PEMBAHASAN
Akhirnya didapatkan persentase coke, tar dan, air sedangkan jumlah gas didapat
dengan cara mengurangkannya. Tes Fischer umum digunakan untuk batubara rank
rendah (brown coal dan lignit) untuk karbonisasi temperatur rendah.
D. Plastometer Gieseler
Plastometer Gieseler adalah viskometer yang memantau viscositas sampel
batubara yang telah dileburkan. Dari tes ini direkam data-data sbb:
a. Initial softening temperature.
b. Temperatur viscositas maksimum
c. Viskositas maksimum.
d. Temperatur pemadatan resolidifiation temperatur.
E. Indeks Roga:
Indeks Roga menyatakan caking capacity. Ditentukan dengan cara
memanaskan 1 gram sampel batubara yang dicampur dengan 5 gram antrasit pada
850C selama 15 menit.
F. Tes lain yang dilakukan:
Biasanya dilakukan untuk menentukan:
a.
b.
c.
Uji kekuatan.
d.
Tes Metalurgi.
Gambar 2.1
Kokas Batubara
A. Proses Pembuatan/Produksi Kokas
1. Tahap Pembentukan
Batubara adalah bahan baku utama (60-80%). Batubara dikeringkan
hingga kandungan air 2-3% (pada tahap i ). Batubara kering digerus (pada tahap ii
). Pengikat ditambahkan ke bubuk batu bara, bahan ini kemudian dicampur (pada
tahap iii ), dan dicetak (pada tahap iv), sehingga memperoleh batubara umpan.

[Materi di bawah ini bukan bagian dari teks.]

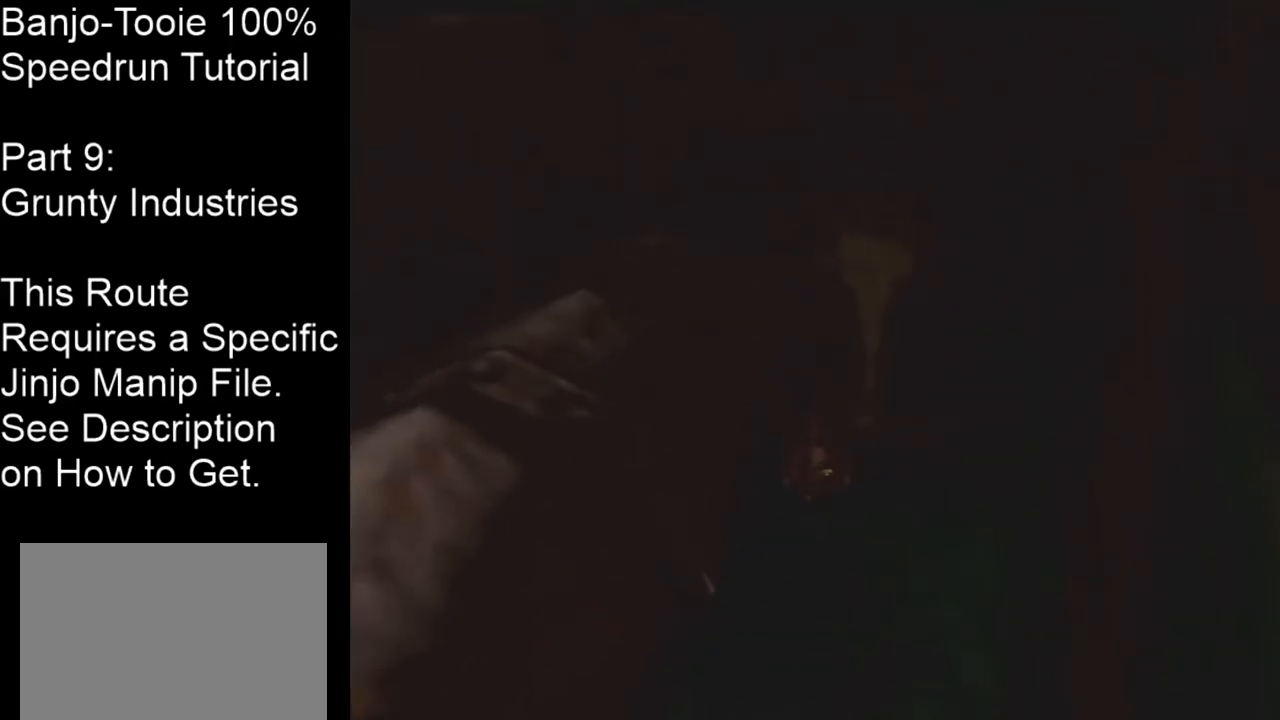
{"buttons": ["Z"], "left_stick": "center", "events": []}
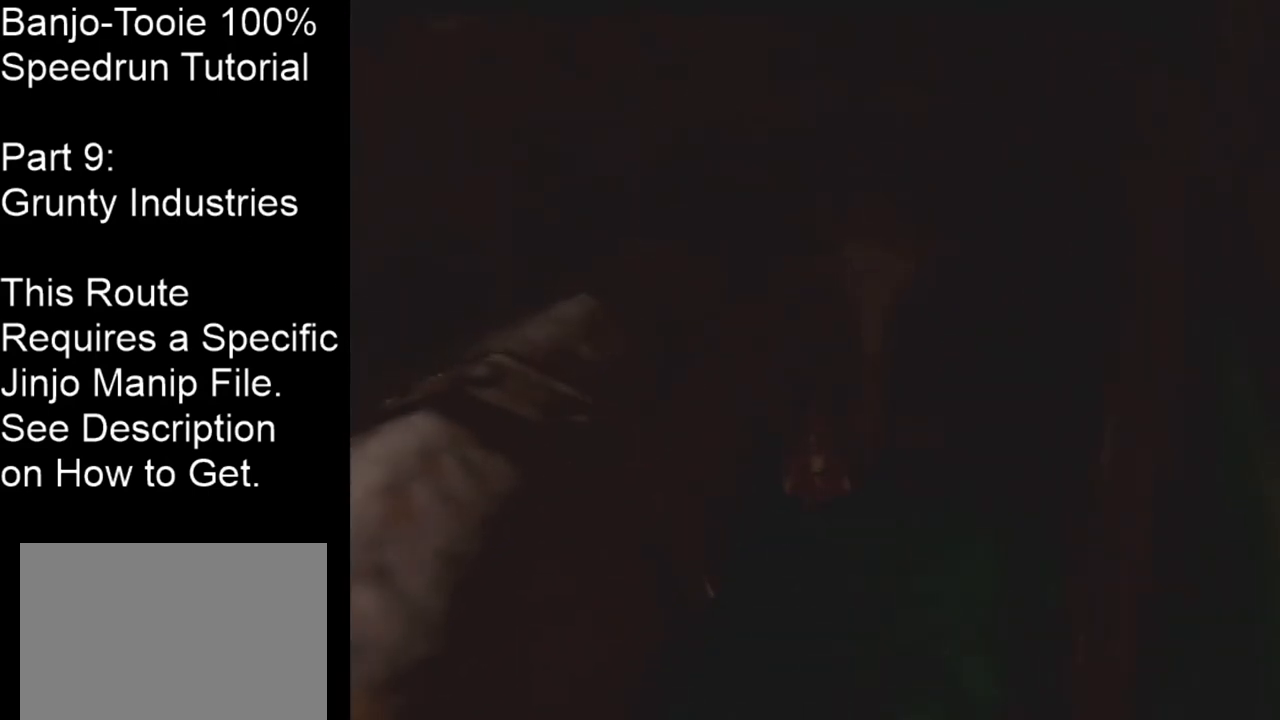
{"buttons": ["Z"], "left_stick": "center", "events": []}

2. Tahap Karbonisasi (carbonizing stage)
Karbonisasi batubara adalah proses distilasi kering di mana sirkulasi udara
dikontrol seminimal mungkin. Melalui dinding baja, panas disalurkan ke dalam
tanur bakar yang memuat batubara. Proses karbonisasi merupakan reaksi
endoterm atau eksoterm tergantung pada temperatur dan proses reaksi yang
sedang terjadi. Secara umum hal ini dipengaruhi oleh hubungan temperatur
karbonisasi, sifat reaksi, perubahan fisik/kimiawi yang terjadi.

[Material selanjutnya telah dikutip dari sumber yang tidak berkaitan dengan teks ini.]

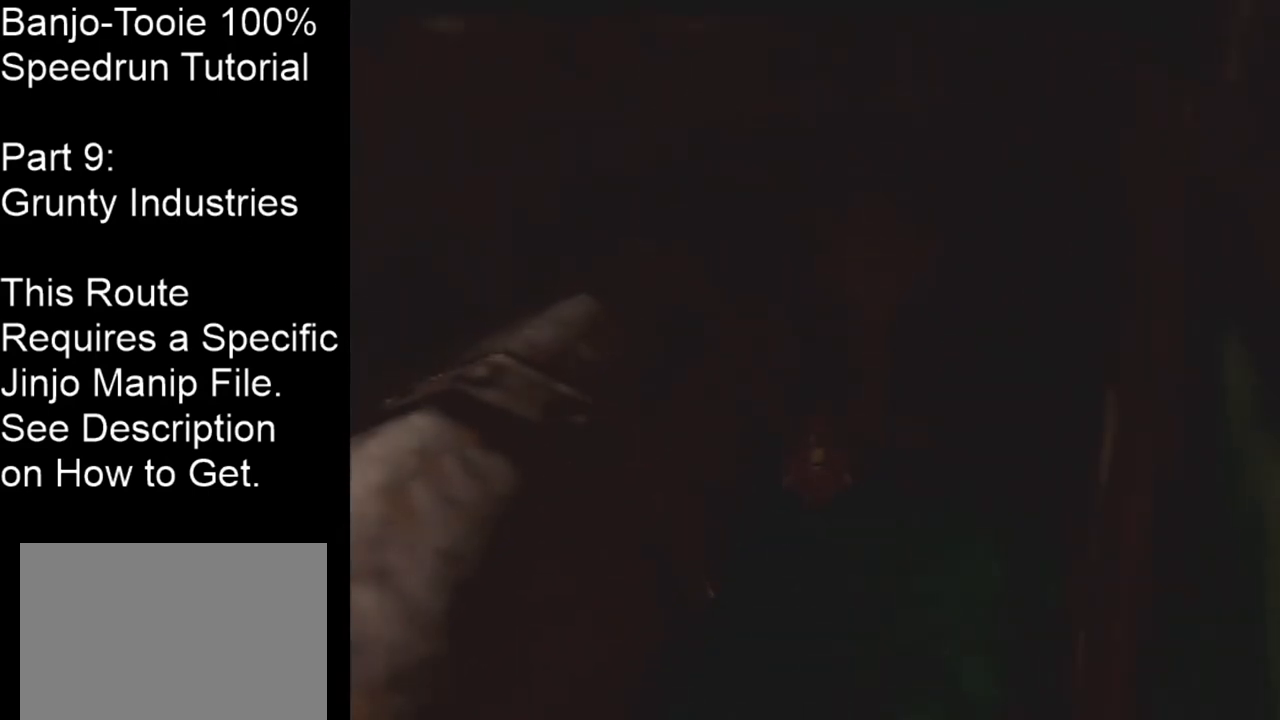
{"buttons": ["Z"], "left_stick": "center", "events": []}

Batubara yang sebagai umpan dalam proses karbonisasi dimasukan ke
tungku (pada tahap v), di mana batubara melewati zona karbonisasi suhu rendah,
pada suhu sekitar 375 sampai 475 derajat celcius, batubara mengalami
dekomposisi membentuk lapisan plastis di sekitar dinding. Ketika suhu mencapai
475 sampai 600 derajat celcius, terlihat kemunculan cairan tar dan senyawa
hidrokarbon (minyak), dilanjutkan dengan pemadatan massa plastis menjadi semi-
kokas, dan kemudian batubara dipanaskan dalam carbonisasi suhu tinggi sampai
1000o C (pada tahap vii) untuk menjalani karbonisasi.
Tingkat panas yang tinggi harus dikendalikan sehingga batubara tidak
pecah dan hancur akibat batubara mengalami pertambahan atau penyusutan
volume. Batubara yang telah terkarbonisasi (coke), didinginkan hingga mencapai
suhu 100o C atau lebih rendah. Suhu di pendinginan (pada tahap viii) oleh gas
yang bersuhu normal dimasukkan dari bawah tungku sebelum kokas dikeluarkan
dari tungku.
3. Gas yang dihasilkan ( generated Gas)
Gas hasil pemanasan kokas (300-350o C) meninggalkan bagian atas
tungku yang didinginkan oleh recooler ( pada tahap ix ) dan pendingin utama
( pada tahap x ). Setelah menghilangkan asap tar ( pada tahap xi ), sebagian besar
gas dikembalikan ke tungku. Porsi gas yang berlebihan dikeluarkan dari sistem,
yang kemudian mengalami rectification dan desulfurisasi untuk menjadi bahan
bakar bersih yang memiliki nilai kalori tinggi, (3800kcal/Nm3).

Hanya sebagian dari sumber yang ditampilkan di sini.